▶ Goal of the exercise: Verbatim transcription with images omitted: return the entries below in full.

========================================================================

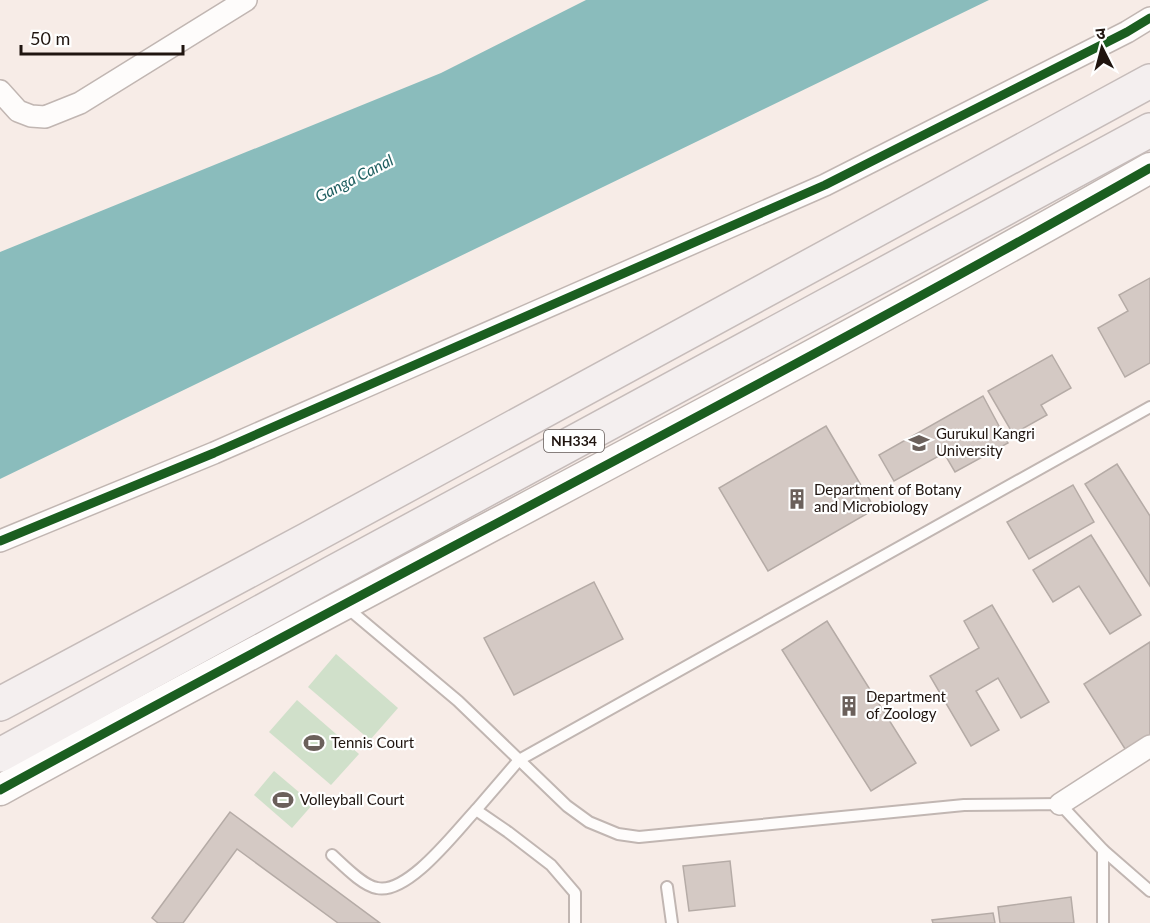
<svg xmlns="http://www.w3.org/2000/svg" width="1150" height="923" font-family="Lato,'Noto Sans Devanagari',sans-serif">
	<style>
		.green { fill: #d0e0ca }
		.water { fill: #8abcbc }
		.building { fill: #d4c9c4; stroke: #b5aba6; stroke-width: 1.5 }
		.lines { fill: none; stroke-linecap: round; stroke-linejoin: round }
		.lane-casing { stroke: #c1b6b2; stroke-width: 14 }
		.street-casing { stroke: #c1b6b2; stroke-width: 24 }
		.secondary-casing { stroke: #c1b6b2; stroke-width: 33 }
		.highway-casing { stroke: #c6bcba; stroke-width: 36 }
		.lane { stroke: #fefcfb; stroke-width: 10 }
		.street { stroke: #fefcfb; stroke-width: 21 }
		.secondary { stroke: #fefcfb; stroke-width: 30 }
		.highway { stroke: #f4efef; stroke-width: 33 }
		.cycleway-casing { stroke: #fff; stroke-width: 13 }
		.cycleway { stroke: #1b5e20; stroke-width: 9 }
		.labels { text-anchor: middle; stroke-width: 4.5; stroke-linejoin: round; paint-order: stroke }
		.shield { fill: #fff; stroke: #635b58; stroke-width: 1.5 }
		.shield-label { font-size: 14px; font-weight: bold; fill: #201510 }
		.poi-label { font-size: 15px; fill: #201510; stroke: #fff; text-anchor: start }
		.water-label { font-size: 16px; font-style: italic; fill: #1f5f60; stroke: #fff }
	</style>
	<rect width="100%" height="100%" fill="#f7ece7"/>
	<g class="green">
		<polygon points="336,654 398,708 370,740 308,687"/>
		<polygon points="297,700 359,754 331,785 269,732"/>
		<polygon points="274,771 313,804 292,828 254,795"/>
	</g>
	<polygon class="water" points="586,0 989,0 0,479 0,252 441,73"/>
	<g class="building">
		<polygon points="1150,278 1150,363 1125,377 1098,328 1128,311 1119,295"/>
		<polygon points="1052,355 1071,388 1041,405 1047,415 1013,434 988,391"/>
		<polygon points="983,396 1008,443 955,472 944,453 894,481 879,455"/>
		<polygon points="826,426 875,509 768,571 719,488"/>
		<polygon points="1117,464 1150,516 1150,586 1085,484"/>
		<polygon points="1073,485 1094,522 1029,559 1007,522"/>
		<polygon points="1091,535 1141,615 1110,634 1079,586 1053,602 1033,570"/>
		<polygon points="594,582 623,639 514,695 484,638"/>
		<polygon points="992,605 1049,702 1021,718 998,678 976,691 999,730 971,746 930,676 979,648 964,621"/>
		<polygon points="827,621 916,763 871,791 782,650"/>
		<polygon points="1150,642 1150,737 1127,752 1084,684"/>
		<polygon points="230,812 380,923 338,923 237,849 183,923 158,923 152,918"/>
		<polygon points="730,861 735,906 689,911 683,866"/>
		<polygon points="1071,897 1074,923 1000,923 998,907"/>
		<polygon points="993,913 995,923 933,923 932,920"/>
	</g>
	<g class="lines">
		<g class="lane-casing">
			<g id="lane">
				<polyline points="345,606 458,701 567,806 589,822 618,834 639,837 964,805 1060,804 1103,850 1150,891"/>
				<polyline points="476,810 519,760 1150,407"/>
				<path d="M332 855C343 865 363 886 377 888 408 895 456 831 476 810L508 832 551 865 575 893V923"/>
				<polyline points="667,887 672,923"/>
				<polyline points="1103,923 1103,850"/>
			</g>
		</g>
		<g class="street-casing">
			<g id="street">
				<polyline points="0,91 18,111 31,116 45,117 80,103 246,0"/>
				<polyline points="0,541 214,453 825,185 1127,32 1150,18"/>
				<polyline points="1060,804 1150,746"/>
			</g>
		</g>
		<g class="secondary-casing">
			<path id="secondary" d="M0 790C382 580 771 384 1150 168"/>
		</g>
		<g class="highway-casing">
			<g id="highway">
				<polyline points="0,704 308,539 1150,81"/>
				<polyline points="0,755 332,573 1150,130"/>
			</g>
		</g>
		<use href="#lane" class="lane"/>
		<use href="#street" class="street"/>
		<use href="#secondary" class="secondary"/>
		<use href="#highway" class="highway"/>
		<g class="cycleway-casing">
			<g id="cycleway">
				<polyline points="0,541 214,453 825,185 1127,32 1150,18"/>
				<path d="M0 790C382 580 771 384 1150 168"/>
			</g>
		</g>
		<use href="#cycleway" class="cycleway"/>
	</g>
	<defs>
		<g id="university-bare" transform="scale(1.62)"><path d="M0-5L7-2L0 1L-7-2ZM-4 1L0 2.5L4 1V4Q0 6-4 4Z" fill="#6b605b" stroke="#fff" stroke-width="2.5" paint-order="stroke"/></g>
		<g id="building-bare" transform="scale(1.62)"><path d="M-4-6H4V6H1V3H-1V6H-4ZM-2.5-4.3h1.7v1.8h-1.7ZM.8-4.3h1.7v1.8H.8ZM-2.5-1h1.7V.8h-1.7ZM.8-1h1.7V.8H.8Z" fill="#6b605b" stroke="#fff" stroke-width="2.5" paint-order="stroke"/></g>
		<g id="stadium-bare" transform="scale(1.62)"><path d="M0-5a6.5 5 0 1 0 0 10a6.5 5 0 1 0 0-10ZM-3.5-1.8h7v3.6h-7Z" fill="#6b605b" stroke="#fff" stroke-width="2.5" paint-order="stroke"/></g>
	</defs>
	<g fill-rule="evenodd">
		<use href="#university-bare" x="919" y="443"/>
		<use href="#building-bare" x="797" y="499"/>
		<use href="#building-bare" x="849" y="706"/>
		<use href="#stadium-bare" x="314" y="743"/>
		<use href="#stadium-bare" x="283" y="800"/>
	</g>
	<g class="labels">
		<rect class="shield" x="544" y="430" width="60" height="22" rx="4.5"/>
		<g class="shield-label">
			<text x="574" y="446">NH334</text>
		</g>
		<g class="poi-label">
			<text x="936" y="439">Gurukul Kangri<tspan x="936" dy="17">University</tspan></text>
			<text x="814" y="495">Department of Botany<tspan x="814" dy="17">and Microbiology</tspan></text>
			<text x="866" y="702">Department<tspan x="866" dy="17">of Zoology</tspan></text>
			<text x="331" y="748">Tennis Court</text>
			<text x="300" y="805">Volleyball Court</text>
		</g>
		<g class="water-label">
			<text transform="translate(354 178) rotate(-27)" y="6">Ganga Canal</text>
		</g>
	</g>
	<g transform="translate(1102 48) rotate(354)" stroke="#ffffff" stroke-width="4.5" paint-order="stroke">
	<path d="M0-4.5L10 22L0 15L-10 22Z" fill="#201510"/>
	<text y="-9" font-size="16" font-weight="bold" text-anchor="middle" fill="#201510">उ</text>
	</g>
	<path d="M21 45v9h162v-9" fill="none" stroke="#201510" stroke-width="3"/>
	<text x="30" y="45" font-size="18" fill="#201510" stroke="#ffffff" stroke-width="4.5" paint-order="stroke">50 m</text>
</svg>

========================================================================

▶ Response to the exercise:
<svg xmlns="http://www.w3.org/2000/svg" width="1150" height="923" font-family="Lato,'Noto Sans Devanagari',sans-serif">
	<style>
		.green { fill: #d0e0ca }
		.water { fill: #8abcbc }
		.building { fill: #d4c9c4; stroke: #b5aba6; stroke-width: 1.5 }
		.lines { fill: none; stroke-linecap: round; stroke-linejoin: round }
		.lane-casing { stroke: #c1b6b2; stroke-width: 14 }
		.street-casing { stroke: #c1b6b2; stroke-width: 24 }
		.secondary-casing { stroke: #c1b6b2; stroke-width: 33 }
		.highway-casing { stroke: #c6bcba; stroke-width: 36 }
		.lane { stroke: #fefcfb; stroke-width: 10 }
		.street { stroke: #fefcfb; stroke-width: 21 }
		.secondary { stroke: #fefcfb; stroke-width: 30 }
		.highway { stroke: #f4efef; stroke-width: 33 }
		.cycleway-casing { stroke: #fff; stroke-width: 13 }
		.cycleway { stroke: #1b5e20; stroke-width: 9 }
		.labels { text-anchor: middle; stroke-width: 4.5; stroke-linejoin: round; paint-order: stroke }
		.shield { fill: #fff; stroke: #635b58; stroke-width: 1.5 }
		.shield-label { font-size: 14px; font-weight: bold; fill: #201510 }
		.poi-label { font-size: 15px; fill: #201510; stroke: #fff; text-anchor: start }
		.water-label { font-size: 16px; font-style: italic; fill: #1f5f60; stroke: #fff }
	</style>
	<rect width="100%" height="100%" fill="#f7ece7"/>
	<g class="green">
		<polygon points="336,654 398,708 370,740 308,687"/>
		<polygon points="297,700 359,754 331,785 269,732"/>
		<polygon points="274,771 313,804 292,828 254,795"/>
	</g>
	<polygon class="water" points="586,0 989,0 0,479 0,252 441,73"/>
	<g class="building">
		<polygon points="1150,278 1150,363 1125,377 1098,328 1128,311 1119,295"/>
		<polygon points="1052,355 1071,388 1041,405 1047,415 1013,434 988,391"/>
		<polygon points="983,396 1008,443 955,472 944,453 894,481 879,455"/>
		<polygon points="826,426 875,509 768,571 719,488"/>
		<polygon points="1117,464 1150,516 1150,586 1085,484"/>
		<polygon points="1073,485 1094,522 1029,559 1007,522"/>
		<polygon points="1091,535 1141,615 1110,634 1079,586 1053,602 1033,570"/>
		<polygon points="594,582 623,639 514,695 484,638"/>
		<polygon points="992,605 1049,702 1021,718 998,678 976,691 999,730 971,746 930,676 979,648 964,621"/>
		<polygon points="827,621 916,763 871,791 782,650"/>
		<polygon points="1150,642 1150,737 1127,752 1084,684"/>
		<polygon points="230,812 380,923 338,923 237,849 183,923 158,923 152,918"/>
		<polygon points="730,861 735,906 689,911 683,866"/>
		<polygon points="1071,897 1074,923 1000,923 998,907"/>
		<polygon points="993,913 995,923 933,923 932,920"/>
	</g>
	<g class="lines">
		<g class="lane-casing">
			<g id="lane">
				<polyline points="345,606 458,701 567,806 589,822 618,834 639,837 964,805 1060,804 1103,850 1150,891"/>
				<polyline points="476,810 519,760 1150,407"/>
				<path d="M332 855C343 865 363 886 377 888 408 895 456 831 476 810L508 832 551 865 575 893V923"/>
				<polyline points="667,887 672,923"/>
				<polyline points="1103,923 1103,850"/>
			</g>
		</g>
		<g class="street-casing">
			<g id="street">
				<polyline points="0,91 18,111 31,116 45,117 80,103 246,0"/>
				<polyline points="0,541 214,453 825,185 1127,32 1150,18"/>
				<polyline points="1060,804 1150,746"/>
			</g>
		</g>
		<g class="secondary-casing">
			<path id="secondary" d="M0 790C382 580 771 384 1150 168"/>
		</g>
		<g class="highway-casing">
			<g id="highway">
				<polyline points="0,704 308,539 1150,81"/>
				<polyline points="0,755 332,573 1150,130"/>
			</g>
		</g>
		<use href="#lane" class="lane"/>
		<use href="#street" class="street"/>
		<use href="#secondary" class="secondary"/>
		<use href="#highway" class="highway"/>
		<g class="cycleway-casing">
			<g id="cycleway">
				<polyline points="0,541 214,453 825,185 1127,32 1150,18"/>
				<path d="M0 790C382 580 771 384 1150 168"/>
			</g>
		</g>
		<use href="#cycleway" class="cycleway"/>
	</g>
	<defs>
		<g id="university-bare" transform="scale(1.62)"><path d="M0-5L7-2L0 1L-7-2ZM-4 1L0 2.5L4 1V4Q0 6-4 4Z" fill="#6b605b" stroke="#fff" stroke-width="2.5" paint-order="stroke"/></g>
		<g id="building-bare" transform="scale(1.62)"><path d="M-4-6H4V6H1V3H-1V6H-4ZM-2.5-4.3h1.7v1.8h-1.7ZM.8-4.3h1.7v1.8H.8ZM-2.5-1h1.7V.8h-1.7ZM.8-1h1.7V.8H.8Z" fill="#6b605b" stroke="#fff" stroke-width="2.5" paint-order="stroke"/></g>
		<g id="stadium-bare" transform="scale(1.62)"><path d="M0-5a6.5 5 0 1 0 0 10a6.5 5 0 1 0 0-10ZM-3.5-1.8h7v3.6h-7Z" fill="#6b605b" stroke="#fff" stroke-width="2.5" paint-order="stroke"/></g>
	</defs>
	<g fill-rule="evenodd">
		<use href="#university-bare" x="919" y="443"/>
		<use href="#building-bare" x="797" y="499"/>
		<use href="#building-bare" x="849" y="706"/>
		<use href="#stadium-bare" x="314" y="743"/>
		<use href="#stadium-bare" x="283" y="800"/>
	</g>
	<g class="labels">
		<rect class="shield" x="544" y="430" width="60" height="22" rx="4.5"/>
		<g class="shield-label">
			<text x="574" y="446">NH334</text>
		</g>
		<g class="poi-label">
			<text x="936" y="439">Gurukul Kangri<tspan x="936" dy="17">University</tspan></text>
			<text x="814" y="495">Department of Botany<tspan x="814" dy="17">and Microbiology</tspan></text>
			<text x="866" y="702">Department<tspan x="866" dy="17">of Zoology</tspan></text>
			<text x="331" y="748">Tennis Court</text>
			<text x="300" y="805">Volleyball Court</text>
		</g>
		<g class="water-label">
			<text transform="translate(354 178) rotate(-27)" y="6">Ganga Canal</text>
		</g>
	</g>
	<g transform="translate(1102 48) rotate(354)" stroke="#ffffff" stroke-width="4.5" paint-order="stroke">
	<path d="M0-4.5L10 22L0 15L-10 22Z" fill="#201510"/>
	<text y="-9" font-size="16" font-weight="bold" text-anchor="middle" fill="#201510">उ</text>
	</g>
	<path d="M21 45v9h162v-9" fill="none" stroke="#201510" stroke-width="3"/>
	<text x="30" y="45" font-size="18" fill="#201510" stroke="#ffffff" stroke-width="4.5" paint-order="stroke">50 m</text>
</svg>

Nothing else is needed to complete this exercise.